Medicine Chest: In Vancouver, a new campus building for pharmaceutical studies conceived by Gilles Saucier makes a bold statement while reshaping its context.
Iconic designs don't always make good places. Photogenic buildings that assert themselves as individual landmarks may ignore their context and fail to enhance the public realm. Yet the University of British Columbia (UBC) Faculty of Pharmaceutical Sciences and Centre for Drug Research and Development, a new 275,870-square-foot research, teaching, and office facility, succeeds on both individual and community levels. Designed by Saucier + Perrotte Architectes (S+P) of Montreal with Hughes Condon Marler Architects (HCMA) of Vancouver, it's already famous for the Cubist collage of glass volumes that animates its west facade. The entire structure, intended to promote creativity and collaboration among its 790 students and 55 faculty members, provides UBC with a state-of-the-art building worthy of its international reputation. And it transforms a nondescript corner of the campus into a prominent gateway.

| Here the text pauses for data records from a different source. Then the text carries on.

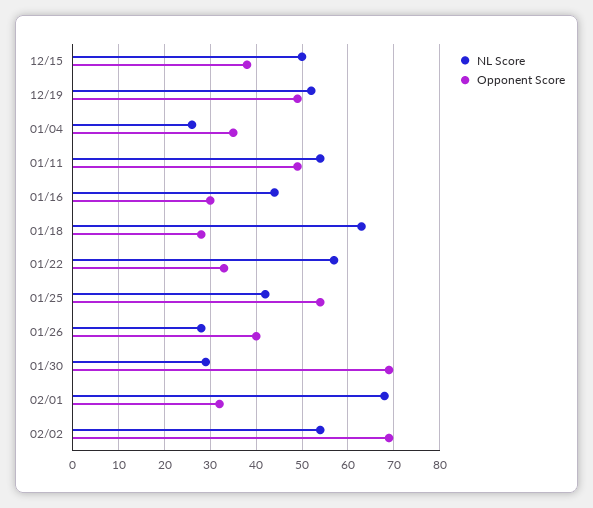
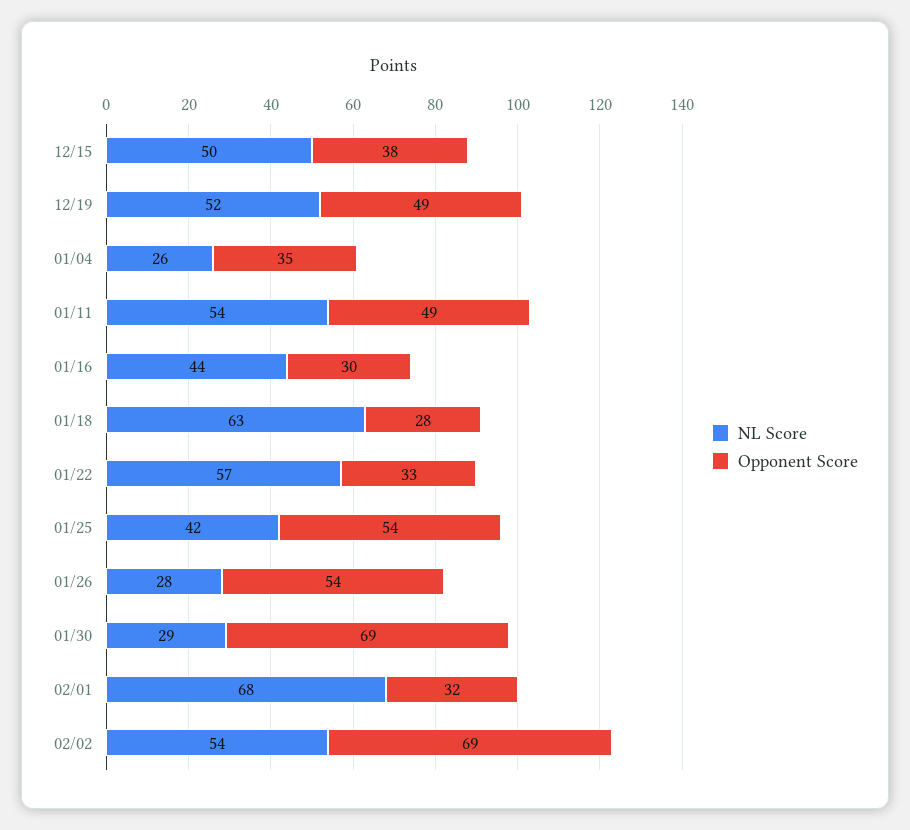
Opponent Score, 01/26: 40 -> 54

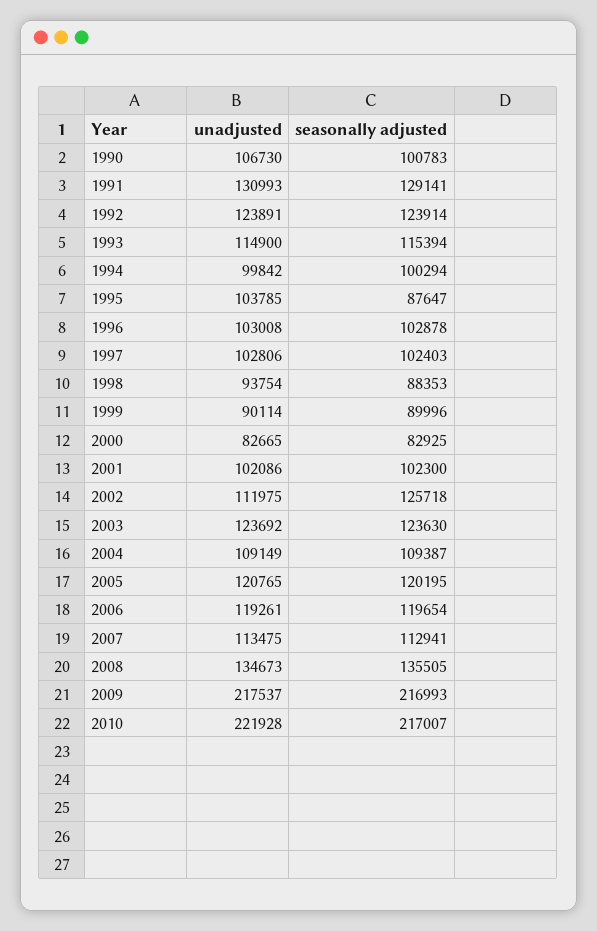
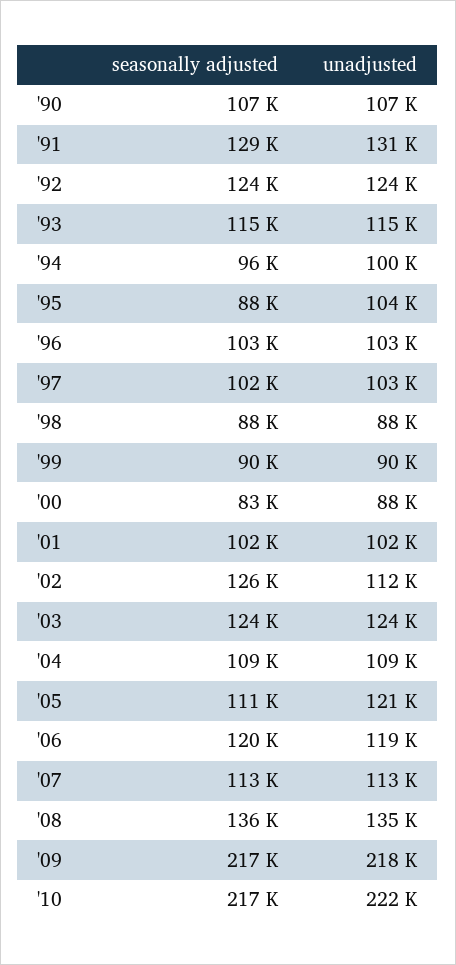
seasonally adjusted, 1990: 100783 -> 107000
seasonally adjusted, 1994: 100294 -> 96000
unadjusted, 1998: 93754 -> 88000
unadjusted, 2000: 82665 -> 88000
seasonally adjusted, 2005: 120195 -> 111000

UBC occupies 1,005 acres eight miles west of downtown Vancouver and serves almost 50,000 students. Its architecture ranges from Collegiate Gothic to an International Style of concrete, brick, and glass. The campus enjoys a natural setting of breathtaking beauty on a wooded promontory overlooking the Strait of Georgia'but not on its lackluster southeast edge, where the pharmacy school occupies a 2-acre site. Yet the building more than fulfills new campus guidelines intended to increase density, strengthen a sense of place, and promote design quality. Its powerful rectangular form, cantilevered over a recessed ground floor, anchors a busy intersection and a well-traveled pedestrian path. It also frames outdoor space and displays its academic activities in a highly transparent, signature work, whose taut glass skin'in six shades from clear to black'provides a suave counterpoint to a banal parking garage next door and the trio of red-brick masses across the road that house the life-sciences department.